━━ Bereitgestellte Daten ━━
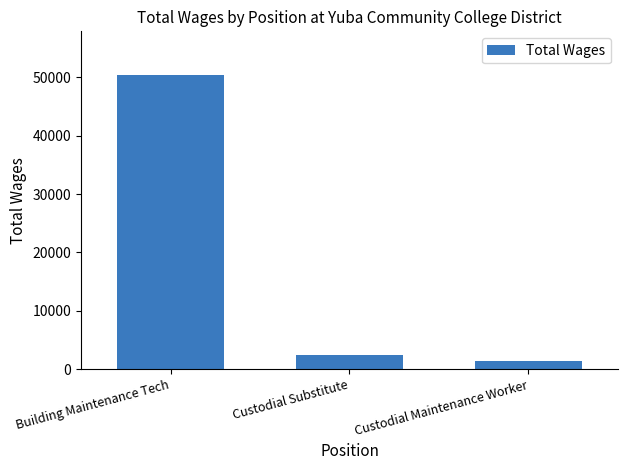

Is it true that the value at Building Maintenance Tech is 21823?

False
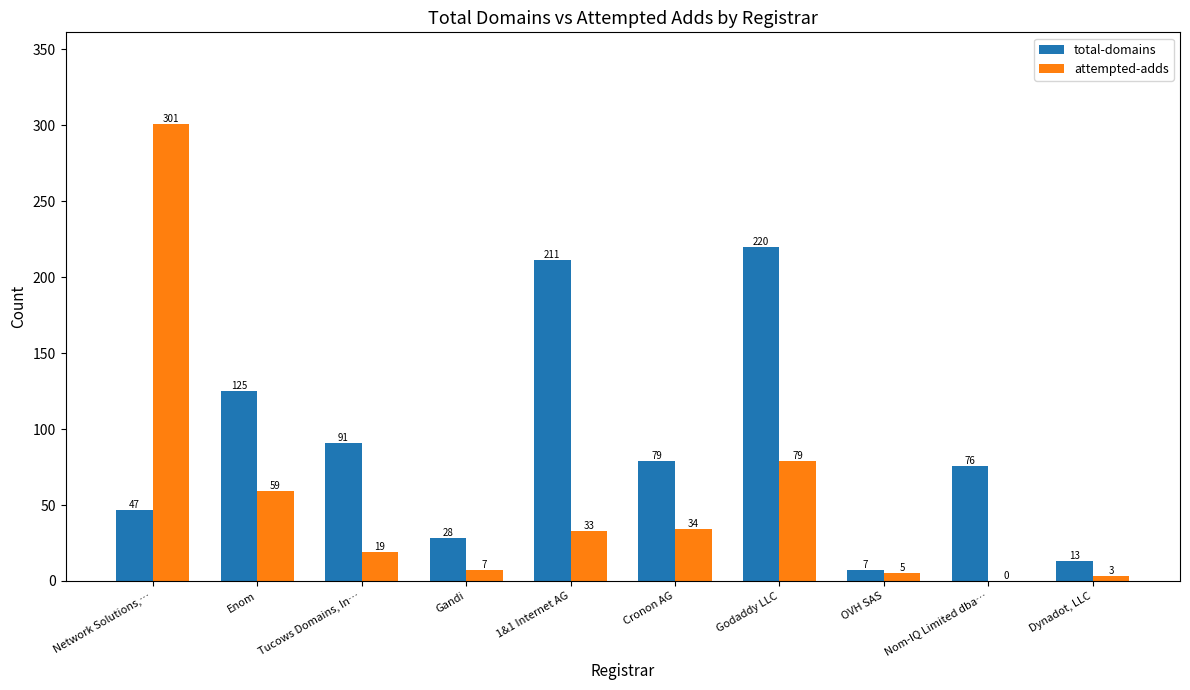

Which series has the widest spread of values?

attempted-adds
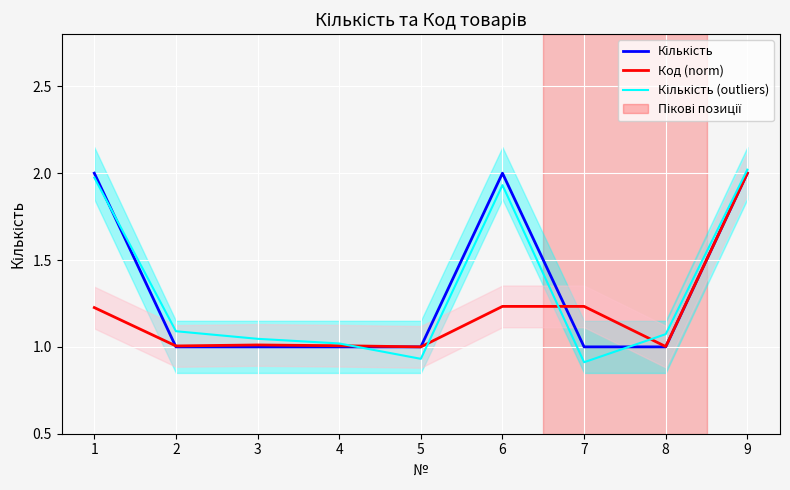

How many interior local peaks does the Код (norm) series have?

2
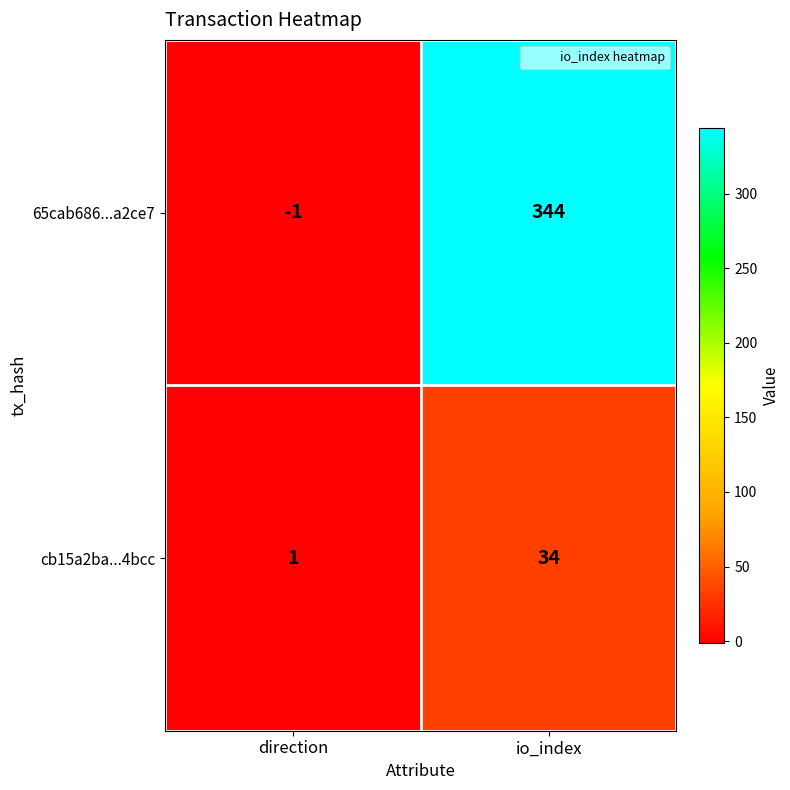

Where is 65cab686...a2ce7 nearest to the value 171?

direction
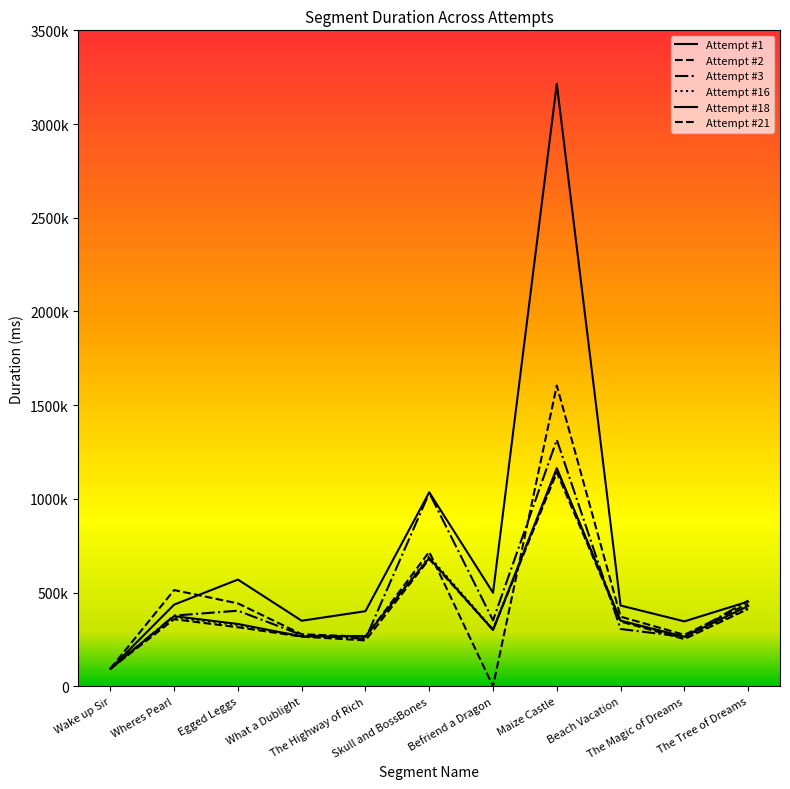

What is the label of the 9th point from the left?

Beach Vacation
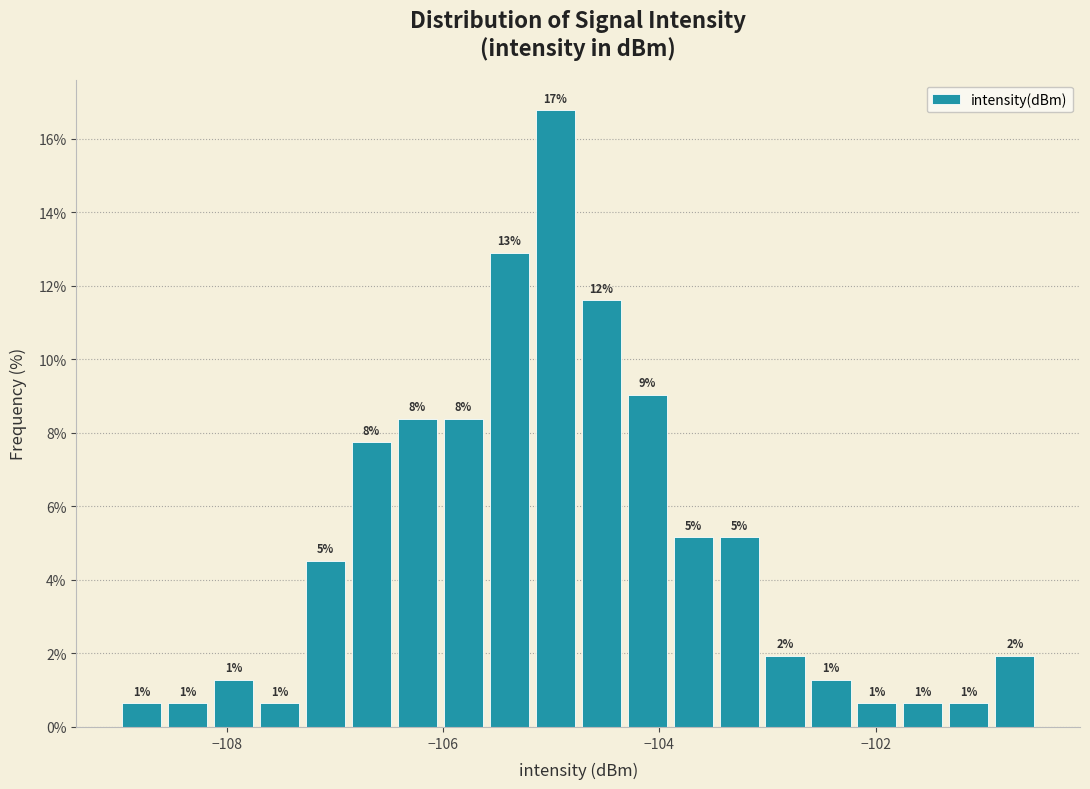

Read against the x-axis, roughly where is the centre of the tallest bar?

-105.0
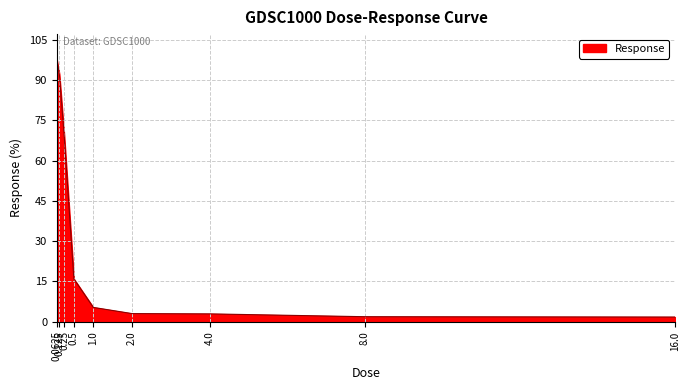

What is the difference between the maximum and minimum values?

95.6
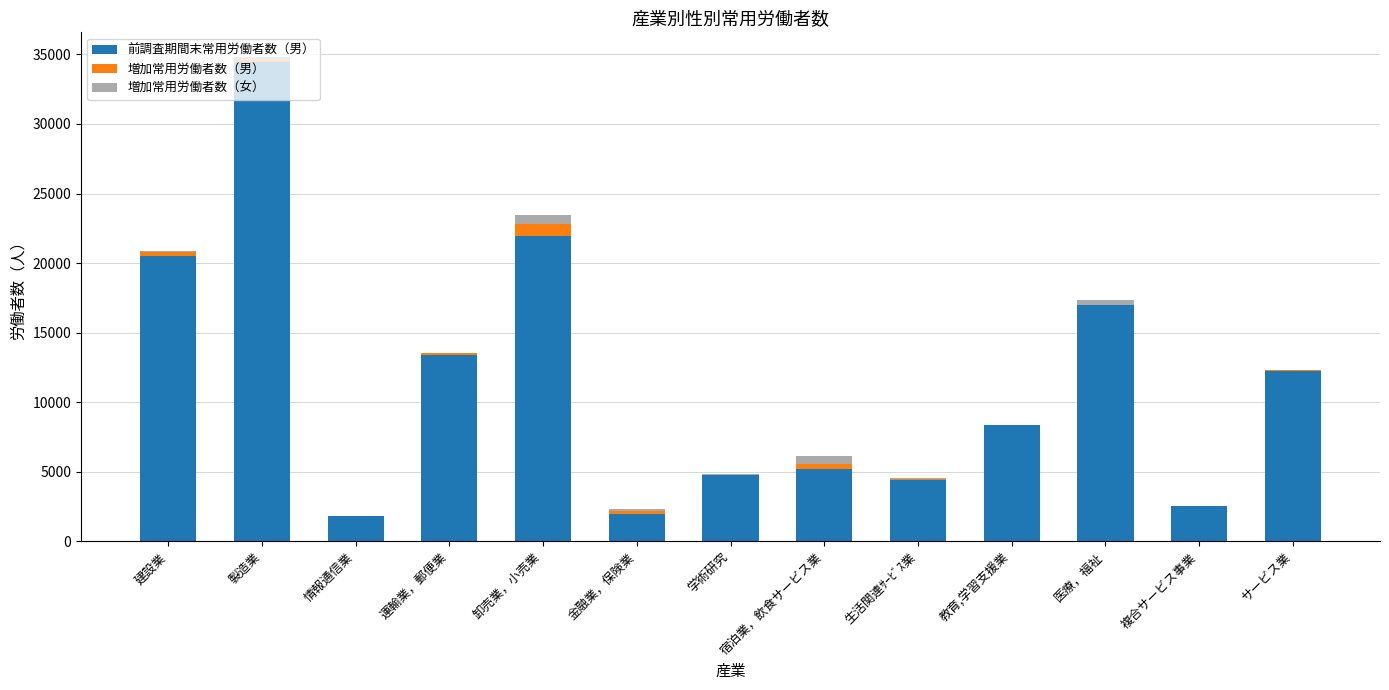

How many series are shown in this chart?

3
━━━
* _Aufgabenstellung_
Gib das gesamte Material oben Zeile für Zeile wortgetreu wieder und lass dabei die Bilder weg.

* _Lösung_
Is it true that the value at Building Maintenance Tech is 21823?

False

Which series has the widest spread of values?

attempted-adds

How many interior local peaks does the Код (norm) series have?

2

Where is 65cab686...a2ce7 nearest to the value 171?

direction

What is the label of the 9th point from the left?

Beach Vacation

Read against the x-axis, roughly where is the centre of the tallest bar?

-105.0

What is the difference between the maximum and minimum values?

95.6

How many series are shown in this chart?

3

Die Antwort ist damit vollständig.